Quantum chemical studies of dioxygen activation by mononuclear non-heme iron enzymes with the 2-His-1-carboxylate facial triad

Abstract

Density functional theory with the B3LYP hybrid functional has been used to study the mechanisms for dioxygen activation by four families of mononuclear non-heme iron enzymes: α-ketoacid-dependent dioxygenases, tetrahydrobiopterin-dependent hydroxylases, extradiol dioxygenases, and Rieske dioxygenases. These enzymes have a common active site with a ferrous ion coordinated to two histidines and one carboxylate group (aspartate or glutamate). In contrast to the heme case, this type of weak field environment always leads to a high-spin ground state.
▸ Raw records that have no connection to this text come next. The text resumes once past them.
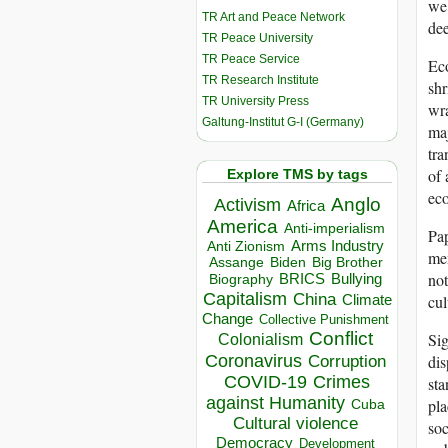
we 
TR Art and Peace Network
dee
TR Peace University
TR Peace Service
Eco
TR Research Institute
shr
TR University Press
wra
Galtung-Institut G-I (Germany)
maj
tra
of 
Explore TMS by tags
eco
Anglo
Activism
Africa
America
Anti-imperialism
Pap
Arms Industry
Anti Zionism
mem
Biden
Big Brother
Assange
not
BRICS
Bullying
Biography
Capitalism
China
cul
Climate
Change
Collective Punishment
Conflict
Sig
Colonialism
Coronavirus
dis
Corruption
COVID-19
Crimes
sta
against Humanity
pla
Cuba
Cultural violence
soc
Democracy
Development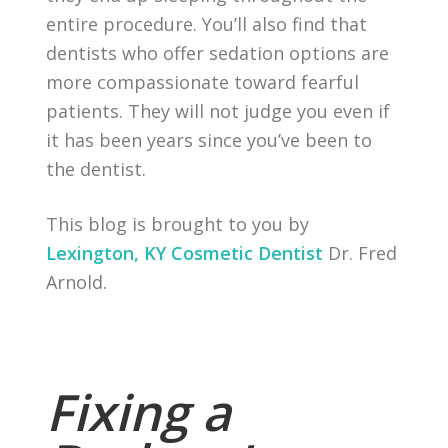
entire procedure. You’ll also find that
dentists who offer sedation options are
more compassionate toward fearful
patients. They will not judge you even if
it has been years since you’ve been to
the dentist.
This blog is brought to you by
Lexington, KY Cosmetic Dentist
Dr. Fred
Arnold.
Fixing a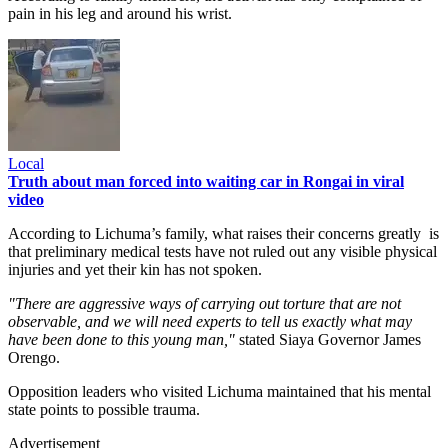
pain in his leg and around his wrist.
Local
Truth about man forced into waiting car in Rongai in viral
video
According to Lichuma’s family, what raises their concerns greatly is
that preliminary medical tests have not ruled out any visible physical
injuries and yet their kin has not spoken.
"There are aggressive ways of carrying out torture that are not
observable, and we will need experts to tell us exactly what may
have been done to this young man,"
stated Siaya Governor James
Orengo.
Opposition leaders who visited Lichuma maintained that his mental
state points to possible trauma.
Advertisement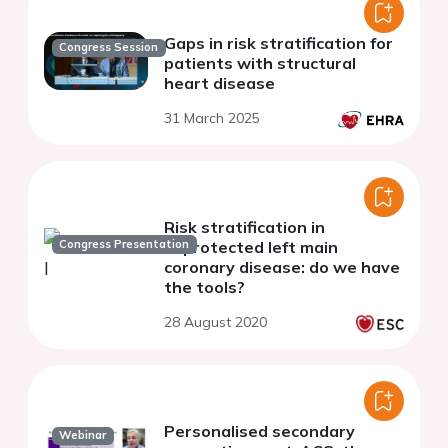
Gaps in risk stratification for
Congress Session
patients with structural
heart disease
31 March 2025
Risk stratification in
Congress Presentation
unprotected left main
coronary disease: do we have
the tools?
28 August 2020
Personalised secondary
Webinar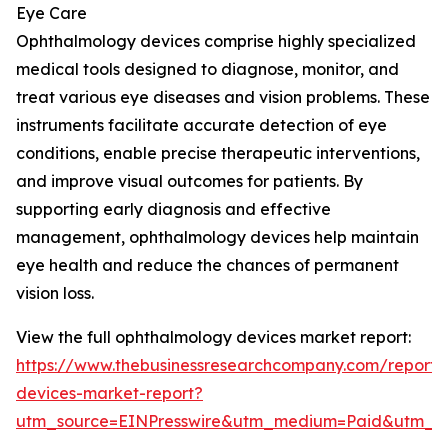
Eye Care
Ophthalmology devices comprise highly specialized
medical tools designed to diagnose, monitor, and
treat various eye diseases and vision problems. These
instruments facilitate accurate detection of eye
conditions, enable precise therapeutic interventions,
and improve visual outcomes for patients. By
supporting early diagnosis and effective
management, ophthalmology devices help maintain
eye health and reduce the chances of permanent
vision loss.
View the full ophthalmology devices market report:
https://www.thebusinessresearchcompany.com/report/
devices-market-report?
utm_source=EINPresswire&utm_medium=Paid&utm_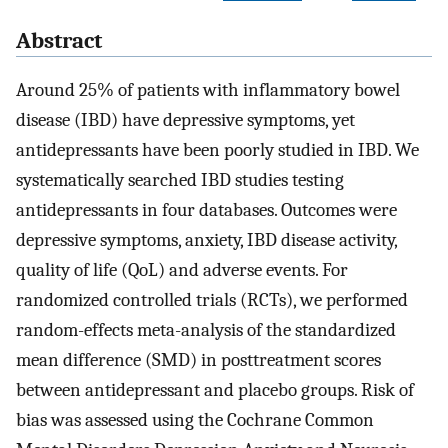
Abstract
Around 25% of patients with inflammatory bowel
disease (IBD) have depressive symptoms, yet
antidepressants have been poorly studied in IBD. We
systematically searched IBD studies testing
antidepressants in four databases. Outcomes were
depressive symptoms, anxiety, IBD disease activity,
quality of life (QoL) and adverse events. For
randomized controlled trials (RCTs), we performed
random-effects meta-analysis of the standardized
mean difference (SMD) in posttreatment scores
between antidepressant and placebo groups. Risk of
bias was assessed using the Cochrane Common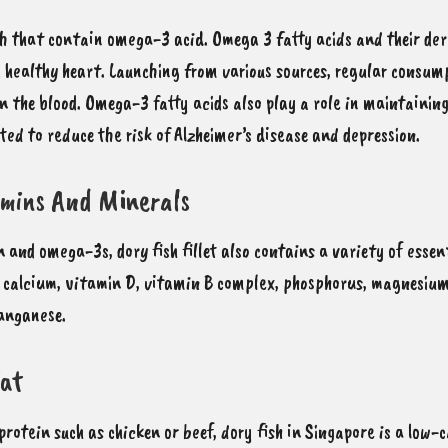
fish that contain omega-3 acid
. Omega 3 fatty acids and their de
 healthy heart. Launching from various sources, regular consump
in the blood. Omega-3 fatty acids also play a role in maintainin
ted to reduce the risk of Alzheimer’s disease and depression.
amins And Minerals
ein and omega-3s,
dory fish fillet also contains a variety of esse
it calcium, vitamin D, vitamin B complex, phosphorus, magnesium,
manganese.
Fat
protein such as chicken or beef, dory fish in Singapore is a low-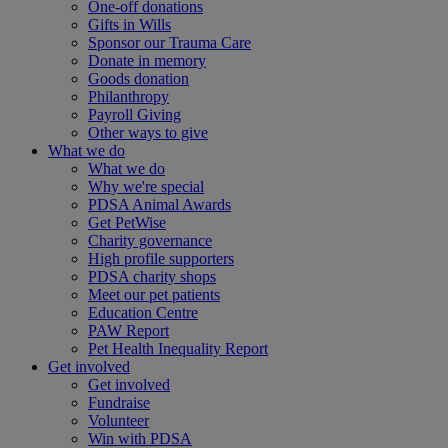
One-off donations
Gifts in Wills
Sponsor our Trauma Care
Donate in memory
Goods donation
Philanthropy
Payroll Giving
Other ways to give
What we do
What we do
Why we're special
PDSA Animal Awards
Get PetWise
Charity governance
High profile supporters
PDSA charity shops
Meet our pet patients
Education Centre
PAW Report
Pet Health Inequality Report
Get involved
Get involved
Fundraise
Volunteer
Win with PDSA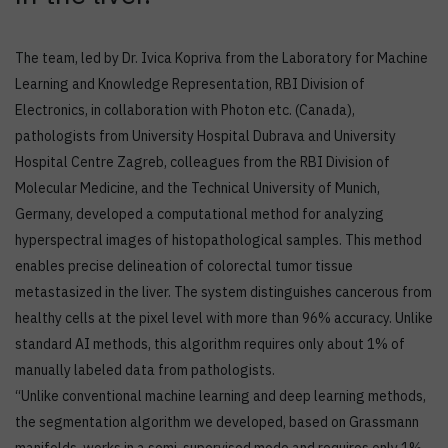
The team, led by Dr. Ivica Kopriva from the Laboratory for Machine
Learning and Knowledge Representation, RBI Division of
Electronics, in collaboration with Photon etc. (Canada),
pathologists from University Hospital Dubrava and University
Hospital Centre Zagreb, colleagues from the RBI Division of
Molecular Medicine, and the Technical University of Munich,
Germany, developed a computational method for analyzing
hyperspectral images of histopathological samples. This method
enables precise delineation of colorectal tumor tissue
metastasized in the liver. The system distinguishes cancerous from
healthy cells at the pixel level with more than 96% accuracy. Unlike
standard AI methods, this algorithm requires only about 1% of
manually labeled data from pathologists.
“Unlike conventional machine learning and deep learning methods,
the segmentation algorithm we developed, based on Grassmann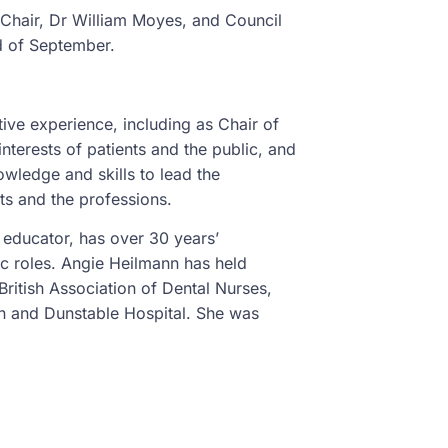
g Chair, Dr William Moyes, and Council
nd of September.
ive experience, including as Chair of
nterests of patients and the public, and
wledge and skills to lead the
nts and the professions.
educator, has over 30 years’
ic roles. Angie Heilmann has held
British Association of Dental Nurses,
n and Dunstable Hospital. She was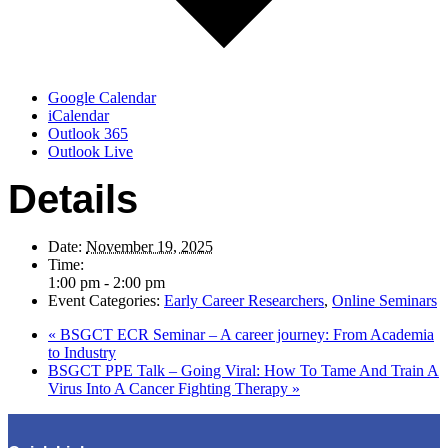
Google Calendar
iCalendar
Outlook 365
Outlook Live
Details
Date:
November 19, 2025
Time:
1:00 pm - 2:00 pm
Event Categories:
Early Career Researchers
,
Online Seminars
«
BSGCT ECR Seminar – A career journey: From Academia
to Industry
BSGCT PPE Talk – Going Viral: How To Tame And Train A
Virus Into A Cancer Fighting Therapy
»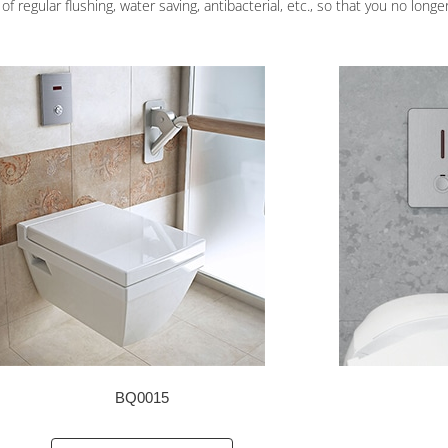
f regular flushing, water saving, antibacterial, etc., so that you no longe
BQ0015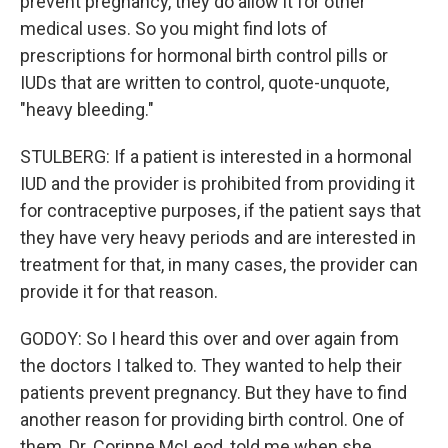
prevent pregnancy, they do allow it for other
medical uses. So you might find lots of
prescriptions for hormonal birth control pills or
IUDs that are written to control, quote-unquote,
"heavy bleeding."
STULBERG: If a patient is interested in a hormonal
IUD and the provider is prohibited from providing it
for contraceptive purposes, if the patient says that
they have very heavy periods and are interested in
treatment for that, in many cases, the provider can
provide it for that reason.
GODOY: So I heard this over and over again from
the doctors I talked to. They wanted to help their
patients prevent pregnancy. But they have to find
another reason for providing birth control. One of
them, Dr. Corinne McLeod, told me when she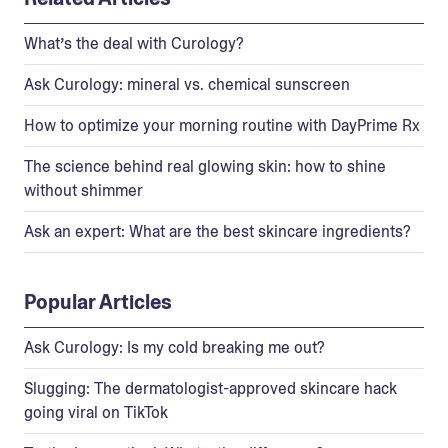
What’s the deal with Curology?
Ask Curology: mineral vs. chemical sunscreen
How to optimize your morning routine with DayPrime Rx
The science behind real glowing skin: how to shine
without shimmer
Ask an expert: What are the best skincare ingredients?
Popular Articles
Ask Curology: Is my cold breaking me out?
Slugging: The dermatologist-approved skincare hack
going viral on TikTok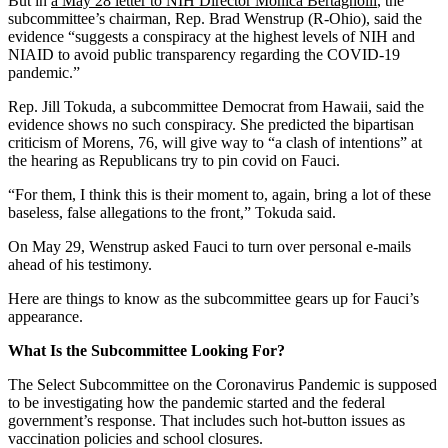
But in
a May 28 letter to NIH Director Monica Bertagnolli
, the
subcommittee’s chairman, Rep. Brad Wenstrup (R-Ohio), said the
evidence “suggests a conspiracy at the highest levels of NIH and
NIAID to avoid public transparency regarding the COVID-19
pandemic.”
Rep. Jill Tokuda, a subcommittee Democrat from Hawaii, said the
evidence shows no such conspiracy. She predicted the bipartisan
criticism of Morens, 76, will give way to “a clash of intentions” at
the hearing as Republicans try to pin covid on Fauci.
“For them, I think this is their moment to, again, bring a lot of these
baseless, false allegations to the front,” Tokuda said.
On May 29, Wenstrup asked Fauci to turn over personal e-mails
ahead of his testimony.
Here are things to know as the subcommittee gears up for Fauci’s
appearance.
What Is the Subcommittee Looking For?
The Select Subcommittee on the Coronavirus Pandemic is supposed
to be investigating how the pandemic started and the federal
government’s response. That includes such hot-button issues as
vaccination policies and school closures.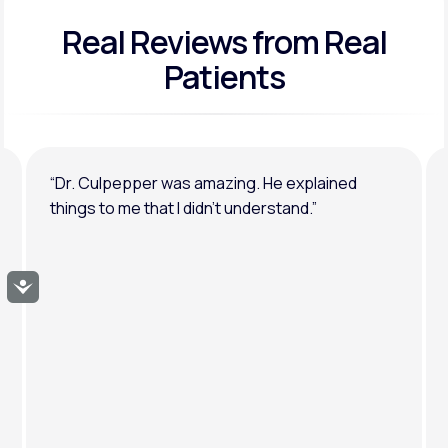
Real Reviews
from Real
General anxiety or depression
Patients
“Dr. Culpepper was amazing. He explained
things to me that I didn’t understand.”
Accessibility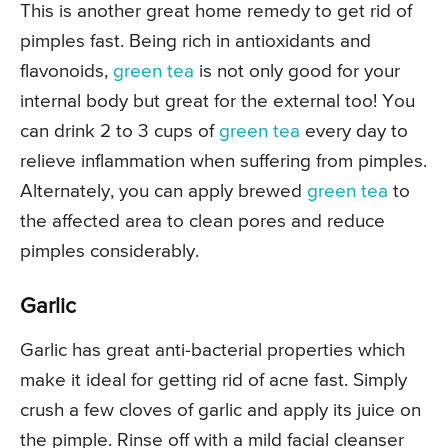
This is another great home remedy to get rid of
pimples fast. Being rich in antioxidants and
flavonoids,
green tea
is not only good for your
internal body but great for the external too! You
can drink 2 to 3 cups of
green tea
every day to
relieve inflammation when suffering from pimples.
Alternately, you can apply brewed
green tea
to
the affected area to clean pores and reduce
pimples considerably.
Garlic
Garlic has great anti-bacterial properties which
make it ideal for getting rid of acne fast. Simply
crush a few cloves of garlic and apply its juice on
the pimple. Rinse off with a mild facial cleanser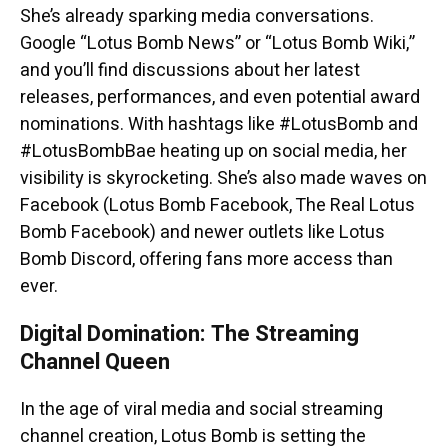
She’s already sparking media conversations.
Google “Lotus Bomb News” or “Lotus Bomb Wiki,”
and you’ll find discussions about her latest
releases, performances, and even potential award
nominations. With hashtags like #LotusBomb and
#LotusBombBae heating up on social media, her
visibility is skyrocketing. She’s also made waves on
Facebook (Lotus Bomb Facebook, The Real Lotus
Bomb Facebook) and newer outlets like Lotus
Bomb Discord, offering fans more access than
ever.
Digital Domination: The Streaming
Channel Queen
In the age of viral media and social streaming
channel creation, Lotus Bomb is setting the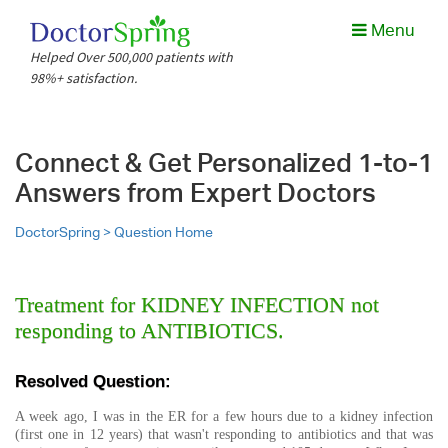
Menu
Helped Over 500,000 patients with
98%+ satisfaction.
Connect & Get Personalized 1-to-1
Answers from Expert Doctors
DoctorSpring >
Question Home
Treatment for KIDNEY INFECTION not
responding to ANTIBIOTICS.
Resolved Question:
A week ago, I was in the ER for a few hours due to a kidney infection
(first one in 12 years) that wasn't responding to antibiotics and that was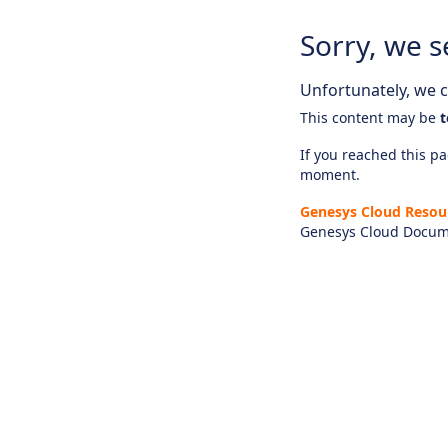
Sorry, we s
Unfortunately, we ca
This content may be
t
If you reached this pag
moment.
Genesys Cloud Resou
Genesys Cloud Docum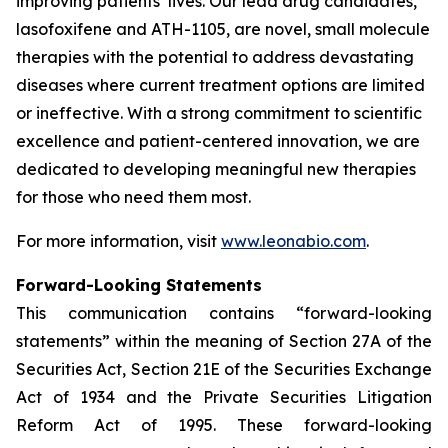
improving patients’ lives. Our lead drug candidates,
lasofoxifene and ATH-1105, are novel, small molecule
therapies with the potential to address devastating
diseases where current treatment options are limited
or ineffective. With a strong commitment to scientific
excellence and patient-centered innovation, we are
dedicated to developing meaningful new therapies
for those who need them most.
For more information, visit
www.leonabio.com
.
Forward-Looking Statements
This communication contains “forward-looking
statements” within the meaning of Section 27A of the
Securities Act, Section 21E of the Securities Exchange
Act of 1934 and the Private Securities Litigation
Reform Act of 1995. These forward-looking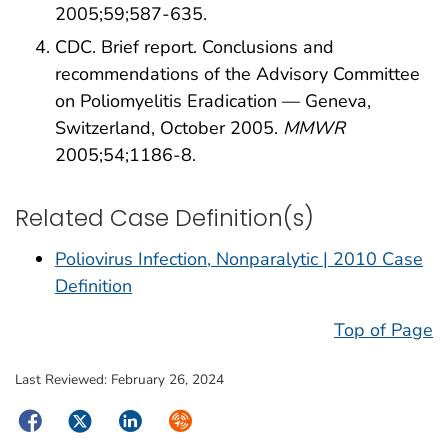
2005;59;587-635.
CDC. Brief report. Conclusions and
recommendations of the Advisory Committee
on Poliomyelitis Eradication — Geneva,
Switzerland, October 2005.
MMWR
2005;54;1186-8.
Related Case Definition(s)
Poliovirus Infection, Nonparalytic | 2010 Case
Definition
Top of Page
Last Reviewed:
February 26, 2024
Facebook
Twitter
LinkedIn
Syndicate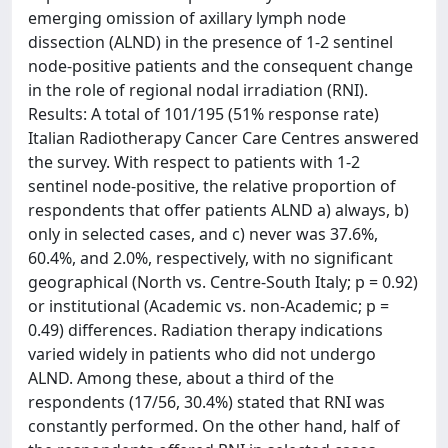
emerging omission of axillary lymph node
dissection (ALND) in the presence of 1-2 sentinel
node-positive patients and the consequent change
in the role of regional nodal irradiation (RNI).
Results: A total of 101/195 (51% response rate)
Italian Radiotherapy Cancer Care Centres answered
the survey. With respect to patients with 1-2
sentinel node-positive, the relative proportion of
respondents that offer patients ALND a) always, b)
only in selected cases, and c) never was 37.6%,
60.4%, and 2.0%, respectively, with no significant
geographical (North vs. Centre-South Italy; p = 0.92)
or institutional (Academic vs. non-Academic; p =
0.49) differences. Radiation therapy indications
varied widely in patients who did not undergo
ALND. Among these, about a third of the
respondents (17/56, 30.4%) stated that RNI was
constantly performed. On the other hand, half of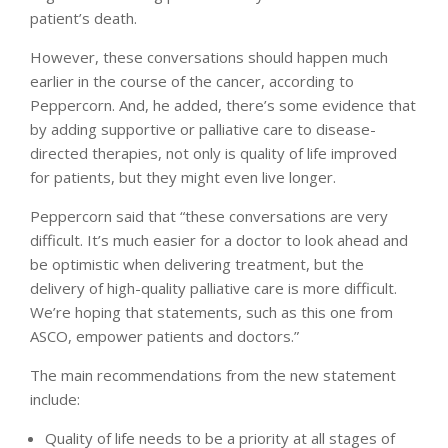
patient’s death.
However, these conversations should happen much
earlier in the course of the cancer, according to
Peppercorn. And, he added, there’s some evidence that
by adding supportive or palliative care to disease-
directed therapies, not only is quality of life improved
for patients, but they might even live longer.
Peppercorn said that “these conversations are very
difficult. It’s much easier for a doctor to look ahead and
be optimistic when delivering treatment, but the
delivery of high-quality palliative care is more difficult.
We’re hoping that statements, such as this one from
ASCO, empower patients and doctors.”
The main recommendations from the new statement
include:
Quality of life needs to be a priority at all stages of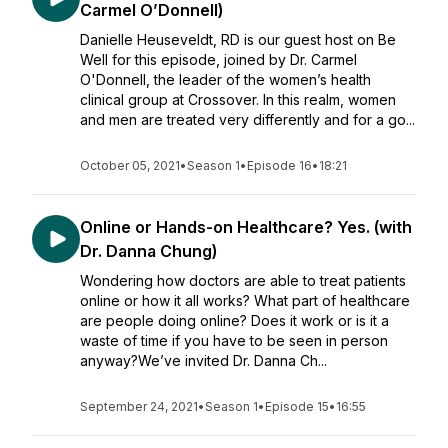
Carmel O’Donnell)
Danielle Heuseveldt, RD is our guest host on Be
Well for this episode, joined by Dr. Carmel
O'Donnell, the leader of the women’s health
clinical group at Crossover. In this realm, women
and men are treated very differently and for a go...
October 05, 2021
•
Season 1
•
Episode 16
•
18:21
Online or Hands-on Healthcare? Yes. (with
Dr. Danna Chung)
Wondering how doctors are able to treat patients
online or how it all works? What part of healthcare
are people doing online? Does it work or is it a
waste of time if you have to be seen in person
anyway?We’ve invited Dr. Danna Ch...
September 24, 2021
•
Season 1
•
Episode 15
•
16:55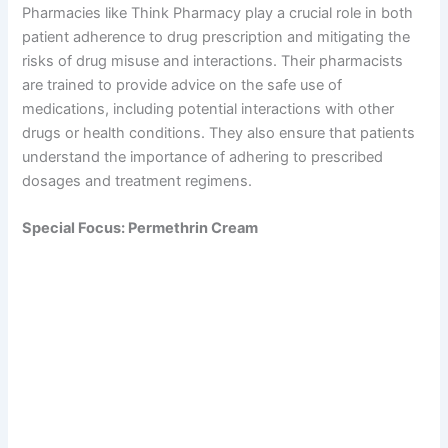
Pharmacies like Think Pharmacy play a crucial role in both
patient adherence to drug prescription and mitigating the
risks of drug misuse and interactions. Their pharmacists
are trained to provide advice on the safe use of
medications, including potential interactions with other
drugs or health conditions. They also ensure that patients
understand the importance of adhering to prescribed
dosages and treatment regimens.
Special Focus: Permethrin Cream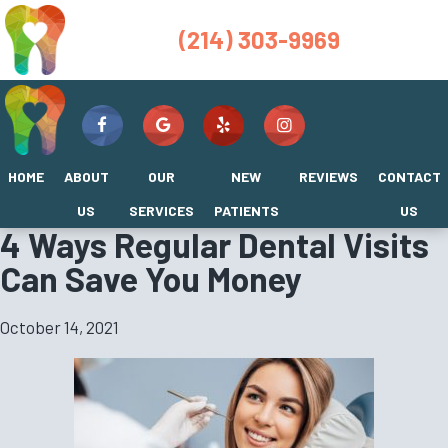
(214) 303-9969
HOME
ABOUT
OUR
NEW
REVIEWS
CONTACT
US
SERVICES
PATIENTS
US
4 Ways Regular Dental Visits
Can Save You Money
October 14, 2021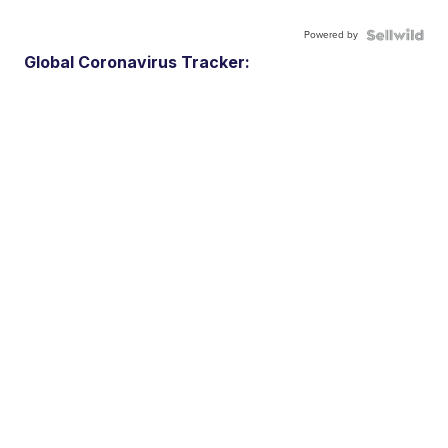
Powered by
Global Coronavirus Tracker:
With the exception of the Rieske dioxygenases, which have an electron source outside the active site, the dioxygen activation process passes through the formation of a bridging-peroxide species, which then undergoes O–O bond cleavage finally leading to the four electron reduction of O₂. In the case of tetrahydrobiopterin- and α-ketoacid-dependent enzymes, the O–O heterolysis yields a high-valent iron–oxo species, which is capable of performing a two-electron oxidation chemistry on various organic substrates. For the other two families of enzymes (extradiol dioxygenases and Rieske dioxygenases) the substrate oxidation and the O–O bond cleavage are found to be coupled. In the extradiol dioxygenases the product of the O–O bond cleavage is a ferric iron with an oxy-substrate with a mixture of radical and anionic character, which is essential for the selectivity of the catechol cleavage.